Der folgende Artikel wurde vom Jüdischen Forum für Demokratie und gegen Antisemitismus übernommen.
Etwa 1000 Menschen sind am Samstagvormittag, den 16. März 2019, durch Riga gezogen, um den Soldaten der lettischen SS-Verbände zu gedenken. Der Aufmarsch wird seit vielen Jahren am 16. März als “Tag der Legionäre” in der lettischen Hauptstadt begangen. An der Demonstration beteiligten sich auch in diesem Jahr mehrere Veteranen, Familienangehörige sowie Rechtsextreme aus dem europäischen Ausland.
Der “Tag der Legionäre” begann um 10 Uhr mit einem Gottesdienst in der St. Johannes-Kirche. Anschließend zogen die Teilnehmer, angeführt von dem Geistlichen Gunta Kalmes, durch die Rigaer Altstadt bis zum zentral gelegenen Freiheitsdenkmal.
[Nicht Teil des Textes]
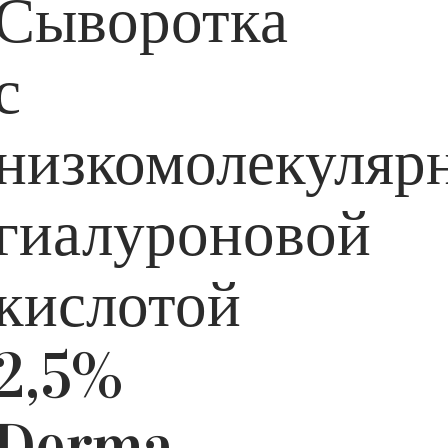
Сыворотка
с
низкомолекуляр
гиалуроновой
кислотой
2,5%
Derma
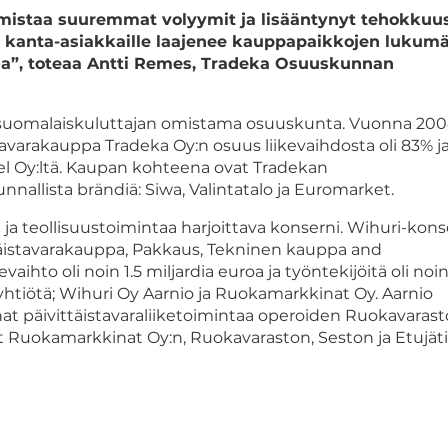
mistaa suuremmat volyymit ja lisääntynyt tehokkuu
a kanta-asiakkaille laajenee kauppapaikkojen lukum
lla”, toteaa Antti Remes, Tradeka Osuuskunnan
 suomalaiskuluttajan omistama osuuskunta. Vuonna 20
äistavarakauppa Tradeka Oy:n osuus liikevaihdosta oli 83% j
estel Oy:ltä. Kaupan kohteena ovat Tradekan
unnallista brändiä: Siwa, Valintatalo ja Euromarket.
a teollisuustoimintaa harjoittava konserni. Wihuri-kons
ttäistavarakauppa, Pakkaus, Tekninen kauppa and
vaihto oli noin 1.5 miljardia euroa ja työntekijöitä oli noi
i yhtiötä; Wihuri Oy Aarnio ja Ruokamarkkinat Oy. Aarnio
at päivittäistavaraliiketoimintaa operoiden Ruokavarasto
vät Ruokamarkkinat Oy:n, Ruokavaraston, Seston ja Etujät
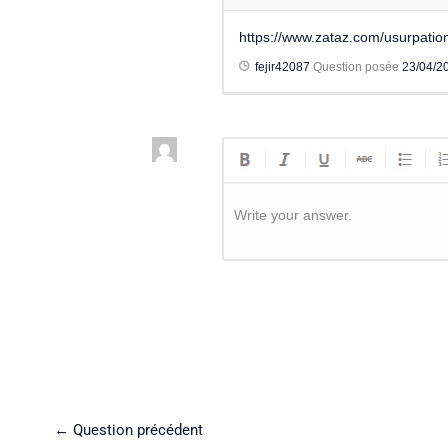
https://www.zataz.com/usurpation-
fejir42087
Question posée
23/04/2
Write your answer.
←
Question précédent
Unter den Demonstranten befanden sich auch Teilnehmer aus dem Ausland, unter anderem aus Estland, Litauen, Deutschland, Schweden und den Niederlanden. Mehrere Teilnehmer trugen Uniformen und zeigten offen Nazisymbole wie das Hakenkreuz, den SS-Totenkopf sowie SS-Abzeichen und Symbole der paramilitärischen Gruppierung der “Aizsargi” und der Pērkonkrusts. Auch das Symbol der rechtsextremen “Identitären Bewegung” war zu sehen.
Am Start- und Endpunkt der Demonstration wurde die Zeitung “Deokkupation, Dekolonisation und Debolschewisierung” (DDD) der Lettischen Nationalen Front (LNF) verteilt. Neben antisemitischen Texten auf der Titelseite wird darin das Hakenkreuz als “ewiges heiliges Symbol” bezeichnet. Lettland wurde im Jahr 1941 von den Nazis besetzt. Im Februar 1943 befahl Hitler die Aufstellung einer lettischen SS-Freiwilligenlegion. Die Legionäre waren am Holocaust und an Kriegsverbrechen beteiligt. Unter der deutschen Besatzung wurden etwa 70.000 lettische Juden ermordet, hinzu kamen mehrere zehntausend Juden, die zuvor aus Deutschland und anderen Ländern nach Lettland deportiert worden waren.
Von 1998 bis 2000 war der “Tag der Legionäre” vom lettischen Parlament als “Erinnerungstag für lettische Soldaten” anerkannt worden. Bis heute lassen die lettische Politik und Gesellschaft eine kritische Auseinandersetzung mit der Rolle der lettischen NS-Täter weitestgehend vermissen. Die Kriegsbeteiligung der SS-Freiwilligen wird häufig als legitimer Widerstand gegen die Sowjetunion verklärt. Bis heute erhalten die einstigen Waffen-SS-Soldaten Rentenzahlungen aus Deutschland.
Ca. 50 Menschen protestierten am Rande gegen den Umzug und verwiesen auf die von den SS-Soldaten begangenen Verbrechen. “They fought for Adolf Hitler”, stand auf Plakaten, die den Teilnehmern des Gedenkmarsches entgegengehalten wurde, und: “Legion Waffen-SS is a criminal organisation”. Eine Gegenkundgebung in unmittelbarer Nähe zum Freiheitsdenkmal wurde kurzfristig durch die Behörden untersagt. Die Polizei war mit einem Großaufgebot vor Ort. In der Vergangenheit wurde Deutschen, die sich an Gegenprotesten beteiligen wollten, die Einreise verweigert.